Bridging the Capex gap will require state intervention. Market analysts point to the need for tax exemptions (such as PIS/COFINS relief) and subsidized credit lines from BNDES (e.g., the Climate Fund) to mirror the economic buffers seen in the US Inflation Reduction Act (IRA).

4. Corporate Impacts

ProBioQAV's benchmarks will force structural changes in Brazilian carriers' operational frameworks. Because emission reductions are measured against a baseline of total fossil fuel usage, airlines have an incentive to accelerate fleet modernization. Phasing out legacy aircraft for more efficient models like the Airbus A320neo, Boeing 737 MAX, or Embraer E2 lowers a carrier’s baseline emissions. This optimization reduces the volume and cost of the digital certificates required for compliance.

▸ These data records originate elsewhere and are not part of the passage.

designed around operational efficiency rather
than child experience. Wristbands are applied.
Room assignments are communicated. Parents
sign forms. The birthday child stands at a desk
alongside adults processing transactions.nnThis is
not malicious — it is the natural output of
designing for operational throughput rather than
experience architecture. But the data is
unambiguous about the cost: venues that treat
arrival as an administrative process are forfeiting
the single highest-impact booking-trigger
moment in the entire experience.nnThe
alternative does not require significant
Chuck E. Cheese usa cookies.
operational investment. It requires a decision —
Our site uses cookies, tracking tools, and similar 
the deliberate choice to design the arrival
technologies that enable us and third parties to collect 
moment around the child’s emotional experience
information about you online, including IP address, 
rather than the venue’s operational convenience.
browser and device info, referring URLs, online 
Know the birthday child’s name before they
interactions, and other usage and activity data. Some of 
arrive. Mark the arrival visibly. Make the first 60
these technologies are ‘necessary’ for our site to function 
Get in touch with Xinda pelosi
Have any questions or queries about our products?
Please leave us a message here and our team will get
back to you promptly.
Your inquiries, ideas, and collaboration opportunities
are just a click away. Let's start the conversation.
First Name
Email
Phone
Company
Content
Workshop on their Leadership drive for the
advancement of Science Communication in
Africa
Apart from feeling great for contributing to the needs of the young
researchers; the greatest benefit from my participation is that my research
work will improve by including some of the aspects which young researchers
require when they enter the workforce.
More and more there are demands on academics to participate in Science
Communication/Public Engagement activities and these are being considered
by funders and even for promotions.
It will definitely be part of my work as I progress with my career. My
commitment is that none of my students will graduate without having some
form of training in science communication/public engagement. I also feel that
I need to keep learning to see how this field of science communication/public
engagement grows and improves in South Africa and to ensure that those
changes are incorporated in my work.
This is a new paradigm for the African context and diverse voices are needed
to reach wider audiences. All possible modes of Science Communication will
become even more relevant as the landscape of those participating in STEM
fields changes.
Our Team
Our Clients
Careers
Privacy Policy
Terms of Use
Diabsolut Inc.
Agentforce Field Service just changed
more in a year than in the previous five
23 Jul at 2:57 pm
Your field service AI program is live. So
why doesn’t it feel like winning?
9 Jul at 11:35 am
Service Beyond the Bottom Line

Network architectures will also undergo a re-evaluation. Thin, inefficient, or under-occupied regional routes will become heavy financial liabilities under a carbon-penalized ledger. Network planners will likely focus on high-density hub-and-spoke systems, consolidating traffic to maximize load factors and dilute the fixed carbon premium across a larger passenger base.
Navigating this change will require airlines to secure fuel access decades in advance. To hedge against supply volatility and stabilize long-term compliance costs, treasury teams will need to enter into binding 10-to-15-year off-take agreements with emerging local biorefineries. These long-term commitments will turn commercial airlines into financial underwriters of Brazil’s domestic SAF infrastructure.

The Bottom Line

ProBioQAV places Brazilian aviation at the forefront of global decarbonization. However, it risks repeating a familiar pattern: legislating at the ecological vanguard before building the physical infrastructure required to sustain it. To prevent these green ambitions from stalling domestic economic development, the transition must be met with concrete logistical support. Its success will depend on deploying local biorefineries, securing state-backed financing, and modernizing fleets without pricing consumers out of the market.

About the National Sustainable Aviation Fuel Program (ProBioQAV)

Enacted in October 2024, Brazil’s Law No. 14,993—widely known as the "Fuel of the Future" (Combustível do Futuro) act—is a landmark regulatory framework designed to accelerate the country's transition to a low-carbon economy. Its primary objective is to promote sustainable mobility and reduce greenhouse gas emissions across the transportation sector. The legislation achieves this by mandating higher blends of traditional biofuels in fossil fuels, incentivizing next-generation alternatives like green diesel and biomethane.

A central pillar of this legislation is the National Sustainable Aviation Fuel Program (ProBioQAV). This program specifically targets the aviation industry by requiring airline operators to progressively reduce their carbon dioxide emissions on domestic flights through the adoption of Sustainable Aviation Fuel (SAF). Starting in 2027, airlines are mandated to achieve a 1% reduction in emissions, a target that will steadily scale up to 10% by 2037. By shifting reliance away from traditional fossil jet fuel, ProBioQAV aims to drive technological innovation and position Brazil as a global leader in green aviation.